Dans un document judiciaire retentissant déposé tard lundi soir, M. Durham a suggéré pour la première fois que la campagne d’Hillary Clinton, ses chercheurs et d’autres personnes ont formé une « coentreprise ou une conspiration » dans le but de tisser l’histoire de la collusion pour nuire aux chances d’élection de M. Trump, puis au début de sa présidence.

Ces parties ont agi en tant que « coentrepreneurs » et doivent donc être « considérées comme des co-conspirateurs », a-t-il écrit.

Durham a également révélé avoir déterré un message texte montrant que l’avocat de la campagne d’Hillary Clinton, Michael Sussmann, a faussement dit au FBI qu’il ne travaillait pas pour le compte d’un client lorsqu’il a livré des recherches anti-Trump, aujourd’hui discréditées, à l’approche de l’élection de 2016. En fait, il travaillait pour la campagne Clinton et un autre client, disent les procureurs.

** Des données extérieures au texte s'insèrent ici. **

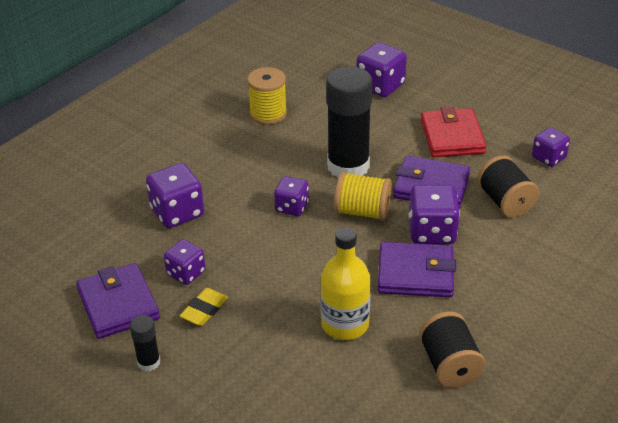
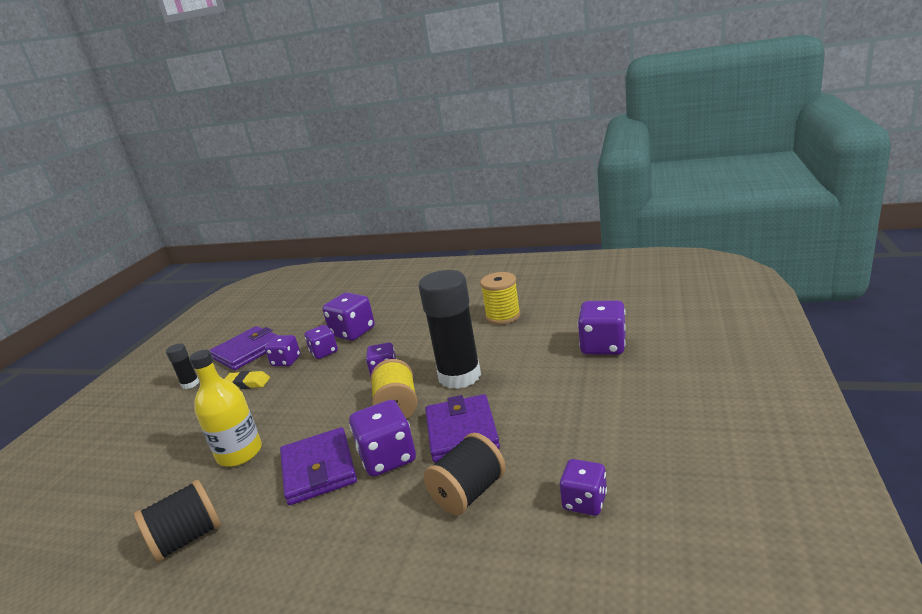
camera: 70 degrees right, 15 degrees down
(200, 241) = (324, 352): none -> purple dice
(452, 137) = (559, 415): red wallet -> none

L’existence du message texte entre Sussmann et l’avocat général du FBI de l’époque, James Baker, a été révélée dans un dépôt judiciaire tard lundi soir par l’équipe de Durham. Les procureurs ont déclaré qu’ils avaient l’intention de montrer que Sussmann avait donné une fausse version au FBI, mais qu’il avait ensuite dit la vérité sur son travail pour la campagne Clinton lorsqu’il a témoigné au Congrès.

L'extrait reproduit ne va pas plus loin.